Summary for speculative decoding developers: If you're building something like DFlash or EAGLE-3, then Qwen-Scope is your X-ray machine. It lets you understand exactly what your drafter should be "peeking at" from the large model. It turns the "black box" of hidden states into a clear list of instructions: "Right now we're writing Python code, use features #102 and #554." This will make token block predictions much more accurate, which directly translates into speedup. Instead of 6x speedup with DFlash, using SAE guidance could help break through the ceiling and achieve even higher performance by reducing the number of rejected blocks.

So in theory, yes — but this is purely for Qwen models.
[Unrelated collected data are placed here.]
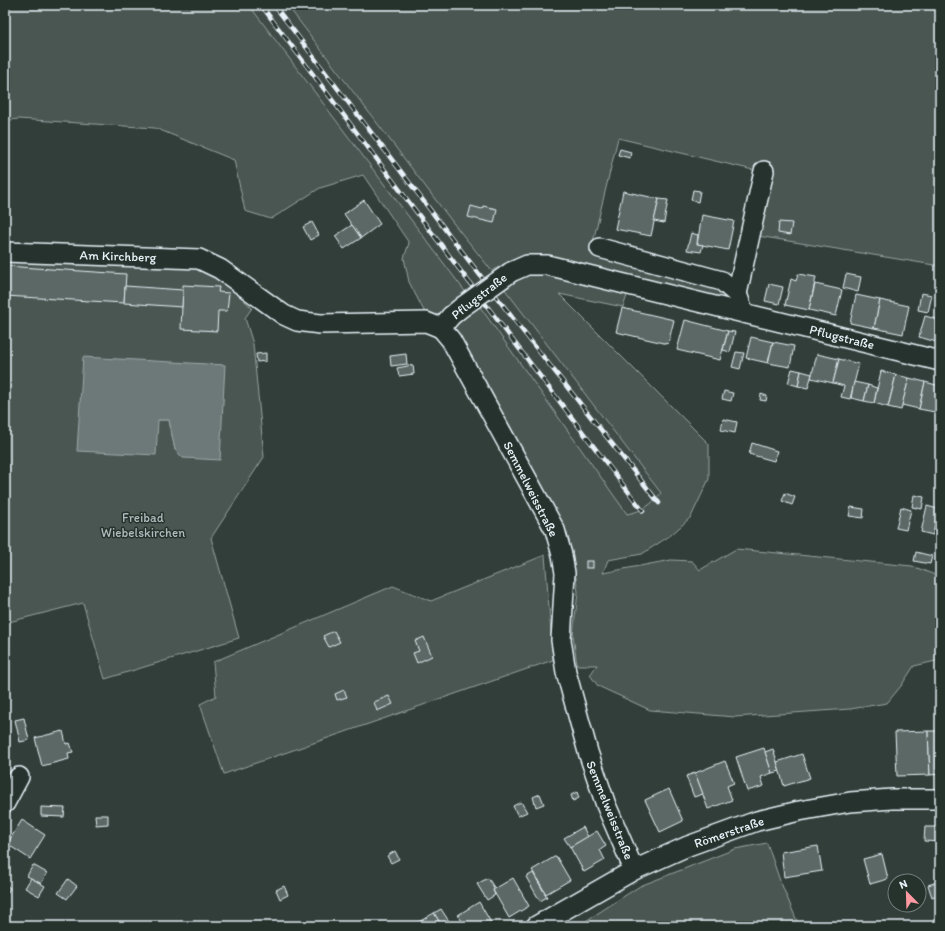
<svg xmlns="http://www.w3.org/2000/svg" width="945" height="931" viewBox="0 0 945 931" font-family="Itim,sans-serif">
<style>
.built{fill:#3f4b46}
.green{fill:#495651;stroke:#98a4a4;fill-rule:evenodd}
.water{fill:#6d7978;stroke:#9ea9ab}
.building{fill:#5c6865;stroke:#e8f1f8}
.lines{fill:none;stroke-linecap:round;stroke-linejoin:round}
.minor-casing{stroke:#e8f1f8;stroke-width:22}
.minor{stroke:#26332d;stroke-width:19}
.rail-casing{stroke:#e8f1f8;stroke-width:4.5}
.rail{stroke:#26332d;stroke-width:3;stroke-dasharray:9;stroke-linecap:butt}
.minor-bridge-casing{stroke:#e8f1f8;stroke-width:22;stroke-linecap:butt}
.minor-bridge{stroke:#26332d;stroke-width:19}
.labels{text-anchor:middle;dominant-baseline:central;stroke-width:3;stroke-linejoin:round;paint-order:stroke}
.street-label{font-size:13px;fill:#e8f1f8;stroke:#26332d}
.park-label{font-size:13px;fill:#b0bbbe;stroke:#26332d}
</style>
<rect width="100%" height="100%" fill="#323e39"/>
<filter id="ink" filterUnits="userSpaceOnUse"><feTurbulence type="fractalNoise" baseFrequency=".025" numOctaves="2"/><feDisplacementMap in="SourceGraphic" scale="8" xChannelSelector="R" yChannelSelector="G"/><feConvolveMatrix kernelMatrix="1 2 1 2 8 2 1 2 1" color-interpolation-filters="sRGB"/></filter>
<g filter="url(#ink)">
<!-- built -->
<path class="built" d="M249,5H287L454,224L492,271L661,494L649,506L635,512L627,514L478,305L467,294Z"/>
<!-- green -->
<g class="green">
<path d="M5,5H249L467,294L442,317L424,311L409,282L404,258L409,243L363,175L320,188L271,219L245,211L234,160L155,128L18,119L5,121Z"/>
<path d="M287,5H940V266L758,236L770,174L618,138L591,250L725,288L731,300L549,260L533,258L511,260L492,271L454,224Z"/>
<path d="M5,256L197,264L219,276L252,308L245,318L253,344L264,457L211,538L239,638L105,679L83,603L5,623ZM225,365L175,450L169,420H158Z"/>
<path d="M535,270L629,290L623,307L559,294L709,444V479L691,517L671,535L642,554L608,560L603,573L671,560L692,561L700,570L736,549L912,566L940,577V660L914,666L901,686L887,703L850,709L735,717L650,710L598,686L590,675L597,665H577L573,635L578,592L572,551L565,529L452,326L478,304L627,514C643,511 651,505 661,493L503,287Z"/>
<path d="M545,555L553,660L224,774L200,704L216,696L213,662L393,586L431,601Z"/>
<path d="M767,843L779,878L799,926H578L640,886L735,849Z"/>
</g>
<!-- water -->
<path class="water" d="M83,357L225,365L220,460L183,458L175,450L169,420H158L156,455L77,451Z"/>
<!-- building -->
<g class="building">
<path d="M620,149L631,152L630,158L618,155Z"/>
<path d="M693,190L700,191L698,202L691,200Z"/>
<path d="M623,191L659,199L651,236L615,229Z"/>
<path d="M659,199L668,200L664,223L654,221Z"/>
<path d="M364,200L380,224L361,238L344,214Z"/>
<path d="M471,206L482,209L483,206L497,209L494,223L468,217Z"/>
<path d="M702,215L734,221L728,250L697,244Z"/>
<path d="M312,222L319,235L310,240L303,227Z"/>
<path d="M779,222L792,223L790,235L778,233Z"/>
<path d="M352,225L361,238L344,249L335,236Z"/>
<path d="M691,233L698,235L697,244L703,245L701,252L687,250Z"/>
<path d="M5,266L126,274L124,303L5,296Z"/>
<path d="M798,274L816,277L809,310L785,305L791,279L796,281Z"/>
<path d="M846,274L861,277L858,292L843,288Z"/>
<path d="M769,284L783,287L779,304L765,301Z"/>
<path d="M815,284L842,290L836,316L809,310Z"/>
<path d="M183,285L219,287L218,292L229,293L227,311H218L217,331L181,329Z"/>
<path d="M125,286L183,290L182,307L124,303Z"/>
<path d="M921,293L932,295L928,312L918,310Z"/>
<path d="M856,295L880,300L874,328L850,323Z"/>
<path d="M880,300L909,306L903,334L874,328Z"/>
<path d="M622,308L674,320L668,344L616,332Z"/>
<path d="M925,316L940,320V343L919,337Z"/>
<path d="M685,320L728,331L720,360L677,350Z"/>
<path d="M728,331L735,332L730,352L723,350Z"/>
<path d="M751,337L773,342L768,363L746,358Z"/>
<path d="M773,342L794,346L790,367L768,363Z"/>
<path d="M736,352L744,353L740,369L732,367Z"/>
<path d="M266,353V361L257,362L256,354Z"/>
<path d="M406,354L407,364L391,366L390,356Z"/>
<path d="M817,354L839,359L833,383L811,378Z"/>
<path d="M839,359L859,364L850,399L841,397L844,386L833,383Z"/>
<path d="M413,365L414,374L399,376L397,368Z"/>
<path d="M792,369L801,371L798,386L788,383Z"/>
<path d="M801,371L812,374L808,388L798,386Z"/>
<path d="M881,371L896,375L888,407L874,403Z"/>
<path d="M896,375L909,378L901,410L888,407Z"/>
<path d="M909,378L925,382L919,409L902,405Z"/>
<path d="M854,382L868,385L864,401L851,398Z"/>
<path d="M925,382L940,386V390L935,412L919,409Z"/>
<path d="M868,385L877,388L874,403L864,401Z"/>
<path d="M940,390V414L935,412Z"/>
<path d="M724,391L733,393L731,401L722,399Z"/>
<path d="M761,394L767,396L766,401L760,400Z"/>
<path d="M723,419L737,422L735,433L721,430Z"/>
<path d="M752,443L777,451L774,461L749,454Z"/>
<path d="M785,493L795,497L792,505L782,501Z"/>
<path d="M914,495L924,497L922,509L912,507Z"/>
<path d="M927,506L938,509L933,535L921,532Z"/>
<path d="M851,507L864,509L863,518L849,516Z"/>
<path d="M901,507L911,510L906,530L896,528Z"/>
<path d="M916,552L932,556L930,564L914,561Z"/>
<rect x="586" y="561" width="7" height="7"/>
<path d="M334,631L340,642L329,647L323,636Z"/>
<path d="M424,637L432,656L417,663L413,653L419,651L415,641Z"/>
<path d="M344,690L347,697L337,700L335,694Z"/>
<path d="M389,696L393,704L377,711L374,702Z"/>
<path d="M24,718L29,740L20,742L15,720Z"/>
<path d="M63,731L66,744L70,743L73,752L68,753L69,759L42,766L35,738Z"/>
<path d="M928,731L930,775L897,776L895,732Z"/>
<path d="M928,731H940V774L930,775Z"/>
<path d="M764,748L772,773L761,777L764,786L747,791L736,757Z"/>
<path d="M773,749L780,771L772,773L765,752Z"/>
<path d="M802,754L810,778L784,786L777,762Z"/>
<path d="M725,761L734,783L727,786L732,800L708,809L695,773Z"/>
<path d="M695,773L703,794L694,797L686,776Z"/>
<path d="M669,789L683,821L660,832L645,800Z"/>
<path d="M577,792L579,798L573,801L571,795Z"/>
<path d="M540,794L544,804L536,807L533,797Z"/>
<path d="M521,802L527,812L518,816L513,806Z"/>
<path d="M41,807L65,808L64,817L41,816Z"/>
<path d="M95,815H108V824L96,825Z"/>
<path d="M22,820L45,835L30,859L7,844Z"/>
<path d="M583,827L588,837L570,847L564,838Z"/>
<path d="M925,827H940V842L924,841Z"/>
<path d="M597,831L606,846L600,850L605,860L584,872L570,847Z"/>
<path d="M818,846L822,871L784,877L781,852Z"/>
<path d="M395,851L399,859L391,863L387,856Z"/>
<path d="M882,854L888,879L870,884L863,859Z"/>
<path d="M556,856L570,880L546,894L532,870Z"/>
<path d="M33,865L47,873L41,884L27,876Z"/>
<path d="M533,873L547,897L540,901L526,877Z"/>
<path d="M31,878L45,886L39,896L25,888Z"/>
<path d="M488,878L495,889L493,890L495,895L487,900L477,884Z"/>
<path d="M513,878L529,906L509,918L493,890Z"/>
<path d="M68,879L77,886L67,899L58,893Z"/>
<path d="M940,881V894L932,897L928,885Z"/>
<path d="M5,884L10,888L5,897Z"/>
<path d="M284,886L288,895L280,899L276,890Z"/>
<path d="M479,902L493,926H465L458,915Z"/>
<path d="M441,909L452,926H442L434,913Z"/>
<path d="M434,913L442,926H412Z"/>
</g>
<g class="lines">
<defs>
<g id="minor">
<path d="M600,248L722,281L737,294L744,313"/>
<path d="M5,252L199,259L220,269L284,315L297,321L320,324L426,322L441,328"/>
<path d="M511,272L527,265H547L940,361"/>
<path d="M737,294L764,171"/>
<path d="M441,328L451,340L555,530L562,555L565,573L561,640L566,672L588,752L606,805L634,870"/>
<path d="M441,328L451,316L462,307"/>
<path d="M5,803L19,777"/>
<path d="M536,926L634,870L688,846L757,821L799,811L850,802L892,799H940"/>
</g>
</defs>
<!-- minor casing -->
<use href="#minor" class="minor-casing"/>
<!-- minor -->
<use href="#minor" class="minor"/>
<defs>
<g id="rail">
<path d="M261,5L508,334L643,511"/>
<path d="M274,5L518,325L659,503"/>
</g>
</defs>
<!-- rail casing -->
<use href="#rail" class="rail-casing"/>
<!-- rail -->
<use href="#rail" class="rail"/>
<defs>
<path id="minor-bridge" d="M462,307L511,272"/>
</defs>
<!-- minor-bridge casing -->
<use href="#minor-bridge" class="minor-bridge-casing"/>
<!-- minor-bridge -->
<use href="#minor-bridge" class="minor-bridge"/>
</g>
</g>
<g class="labels">
<!-- street labels -->
<g class="street-label">
<text transform="translate(118 256) rotate(2)">Am Kirchberg</text>
<text transform="translate(479 296) rotate(-38)">Pflugstraße</text>
<text transform="translate(842 337) rotate(14)">Pflugstraße</text>
<text transform="translate(531 489) rotate(63)">Semmelweisstraße</text>
<text transform="translate(610 810) rotate(68)">Semmelweisstraße</text>
<text transform="translate(729 832) rotate(-19)">Römerstraße</text>
</g>
<!-- park labels -->
<g class="park-label">
<text x="143" y="517">Freibad<tspan x="143" dy="15">Wiebelskirchen</tspan></text>
</g>
</g>
<!-- margin -->
<rect width="945" height="931" fill="none" stroke="#26332d" stroke-width="20"/>
<rect x="10" y="10" width="925" height="911" fill="none" stroke="#e8f1f8" stroke-width="1.5" filter="url(#ink)"/>
<!-- north arrow -->
<g transform="translate(907 893) rotate(337)"><circle r="19" fill="#26332d" stroke="#747f7e"/>
<path d="M0-3L7 15L0 10L-7 15Z" fill="#ff9aa2"/>
<text y="-6" font-size="11" font-weight="bold" text-anchor="middle" fill="#e8f1f8">N</text>
</g>
</svg>
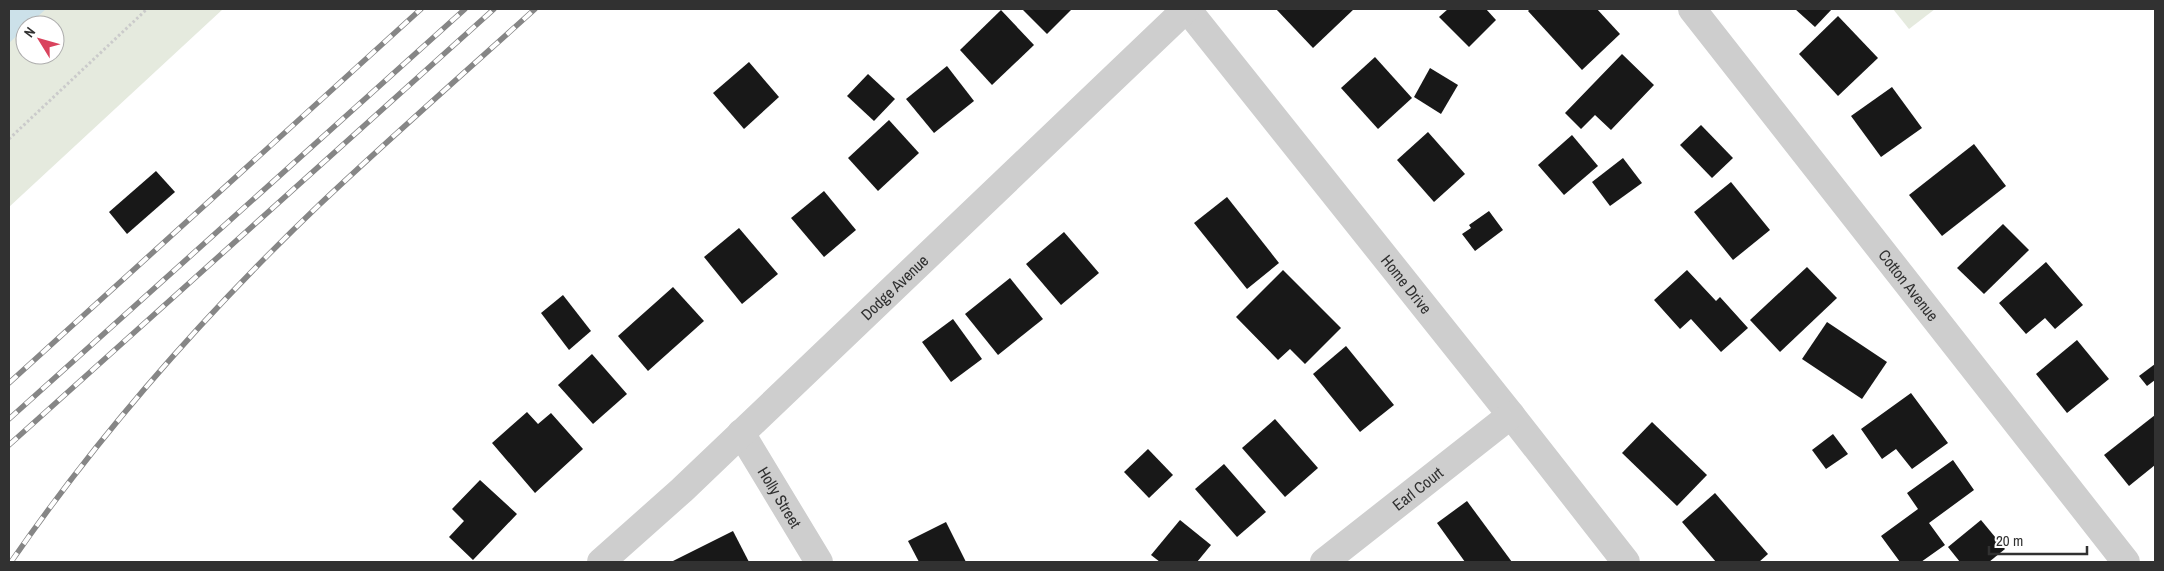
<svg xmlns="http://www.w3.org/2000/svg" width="2164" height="571" font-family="'Archivo Narrow',sans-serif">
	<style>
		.green { fill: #e5eade; fill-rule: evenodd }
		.water { fill: #cce1e9 }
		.building { fill: #181818 }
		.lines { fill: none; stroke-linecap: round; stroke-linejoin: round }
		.path { stroke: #cbcbcb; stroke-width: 3; stroke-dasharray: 2.5 2.5; stroke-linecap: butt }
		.minor { stroke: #cecece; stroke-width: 28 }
		.rail-casing { stroke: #868686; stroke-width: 5.5 }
		.rail { stroke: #fff; stroke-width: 4; stroke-dasharray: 11; stroke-linecap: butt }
		.labels { text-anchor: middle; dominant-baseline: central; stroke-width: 5; stroke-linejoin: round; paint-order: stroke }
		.street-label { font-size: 16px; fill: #313131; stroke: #fff }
	</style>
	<rect width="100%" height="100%" fill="#fff"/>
	<g class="green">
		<path d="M9,9H223L9,207ZM25,25H55V55H25Z"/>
		<polygon points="1893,9 1935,9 1909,29"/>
	</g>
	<polygon class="water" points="9,9 46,9 28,25 25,25 25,28 9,43"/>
	<g class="building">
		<polygon points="1022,9 1072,9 1047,34"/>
		<polygon points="1276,9 1354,9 1313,48"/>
		<polygon points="1448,9 1486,9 1496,20 1469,47 1439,17"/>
		<polygon points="1530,9 1597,9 1620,34 1582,70 1528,11"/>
		<polygon points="1795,9 1832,9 1815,27"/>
		<polygon points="1001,10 1034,45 992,85 960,50"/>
		<polygon points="1838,16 1878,58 1838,96 1799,54"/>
		<polygon points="1622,54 1654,85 1611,130 1595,115 1581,129 1565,113"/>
		<polygon points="1375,57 1412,98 1378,129 1341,88"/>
		<polygon points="749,62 779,97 744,129 713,93"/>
		<polygon points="947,66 974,101 934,133 906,99"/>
		<polygon points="1430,68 1458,85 1441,114 1414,97"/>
		<polygon points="868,74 895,99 874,121 847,96"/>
		<polygon points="1892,87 1922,128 1881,157 1851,116"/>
		<polygon points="889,120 919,153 878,191 848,158"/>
		<polygon points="1701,125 1733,158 1712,178 1680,145"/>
		<polygon points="1428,132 1465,174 1434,202 1397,160"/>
		<polygon points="1572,135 1598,166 1564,195 1538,165"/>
		<polygon points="1974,144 2006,186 1942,236 1909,195"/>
		<polygon points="1623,158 1642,183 1610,206 1592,182"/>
		<polygon points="156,171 175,192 127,234 109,212"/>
		<polygon points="1731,182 1770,230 1733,260 1694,212"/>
		<polygon points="824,191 856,230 824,257 791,218"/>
		<polygon points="1227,197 1279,263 1247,289 1194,223"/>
		<polygon points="1489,211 1503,230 1475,251 1462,234 1471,228 1469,225"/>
		<polygon points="2003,224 2029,250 1984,294 1957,268"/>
		<polygon points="739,228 778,274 742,304 704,257"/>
		<polygon points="1064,232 1099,273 1061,305 1026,264"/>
		<polygon points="2046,262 2083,305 2055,329 2045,318 2026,334 1999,303"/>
		<polygon points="1807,267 1837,298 1780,352 1750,320"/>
		<polygon points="1283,270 1341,328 1305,364 1290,349 1278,360 1236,317"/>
		<polygon points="1687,270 1716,301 1720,297 1748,328 1721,352 1691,319 1680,329 1654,300"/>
		<polygon points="1010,278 1043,319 998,355 965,314"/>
		<polygon points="673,287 704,321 648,371 618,336"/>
		<polygon points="563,295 591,331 569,350 541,313"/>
		<polygon points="953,319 982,359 951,382 922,342"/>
		<polygon points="1827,322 1887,362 1862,399 1802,359"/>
		<polygon points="2077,340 2109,379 2067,413 2036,374"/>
		<polygon points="1346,346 1394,405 1360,432 1313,374"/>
		<polygon points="592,354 627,394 593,424 558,385"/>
		<polygon points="2155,364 2155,380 2147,386 2139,376"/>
		<polygon points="1911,393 1948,443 1912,469 1896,449 1882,459 1861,429"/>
		<polygon points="527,412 538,424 551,413 583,449 535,493 492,443"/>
		<polygon points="2155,415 2155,465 2129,486 2104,455"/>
		<polygon points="1275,419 1318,468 1285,497 1242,448"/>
		<polygon points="1652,422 1707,475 1677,506 1622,453"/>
		<polygon points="1833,434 1848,454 1826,469 1812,450"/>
		<polygon points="1148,449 1173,475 1149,498 1124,472"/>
		<polygon points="1953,460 1974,490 1929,523 1945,545 1921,562 1900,562 1881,536 1918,509 1907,493"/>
		<polygon points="1224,464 1266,512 1237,537 1195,489"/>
		<polygon points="480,480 517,514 473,560 449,537 464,521 452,509"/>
		<polygon points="1715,493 1768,554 1759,562 1716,562 1682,522"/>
		<polygon points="1467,501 1512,562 1465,562 1437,523"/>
		<polygon points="1180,520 1211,545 1197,562 1160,562 1151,555"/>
		<polygon points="1981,520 2005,549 1989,562 1960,562 1948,547"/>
		<polygon points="946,522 966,562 919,562 908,541"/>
		<polygon points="733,531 749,562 671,562"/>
	</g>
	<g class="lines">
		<polyline class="path" points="9,139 147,9"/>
		<g class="minor">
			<path id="s1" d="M1187,9L1511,415L1626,562"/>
			<path id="s2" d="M1692,9L2126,562"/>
			<path id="s3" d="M741,433L819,562"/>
			<path id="s4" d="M601,562L682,490L1186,9"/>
			<path id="s5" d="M1324,562L1511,415"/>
		</g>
		<defs>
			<g id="rail">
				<polyline points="9,383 421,9"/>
				<polyline points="9,419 465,9"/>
				<polyline points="9,445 494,9"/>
				<path d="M11,562C100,433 206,313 319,205C390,138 463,74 535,9"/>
			</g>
		</defs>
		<use href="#rail" class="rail-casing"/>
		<use href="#rail" class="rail"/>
	</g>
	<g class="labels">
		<g class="street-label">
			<text stroke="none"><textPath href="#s1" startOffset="352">Home Drive</textPath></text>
			<text stroke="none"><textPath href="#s2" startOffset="351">Cotton Avenue</textPath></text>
			<text stroke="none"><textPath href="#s4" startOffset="402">Dodge Avenue</textPath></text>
			<text stroke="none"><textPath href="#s5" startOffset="119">Earl Court</textPath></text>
			<text stroke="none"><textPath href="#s3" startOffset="75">Holly Street</textPath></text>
		</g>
	</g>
	<rect width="2164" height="571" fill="none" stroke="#313131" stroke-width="20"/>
	<g transform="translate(40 40) rotate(307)"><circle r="24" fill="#ffffff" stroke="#adadad"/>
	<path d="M0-4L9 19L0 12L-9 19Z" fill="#d9435d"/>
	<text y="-8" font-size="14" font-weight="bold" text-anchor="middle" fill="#313131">N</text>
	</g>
	<path d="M1989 546v8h98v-8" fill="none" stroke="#313131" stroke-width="2.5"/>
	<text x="1996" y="546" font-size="15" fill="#313131" stroke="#ffffff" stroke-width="4" paint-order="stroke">20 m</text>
</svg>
For other models, you'd have to train your own SAE. Thankfully, Qwen has shared how to do it, and thanks to them for that.

I don't think there is any previous attempt to use SAE for speculative decoding (maybe "sparsify the features"/selectively use top-k related features...? Assuming it will be of a good quality, is it really can be faster or my hunch says that it will be heavily bottlenecked?) or DFlash-type adapter model training.

It might not be impossible to incorporate that in some way, but what you get from your model is more likely nonsense than not.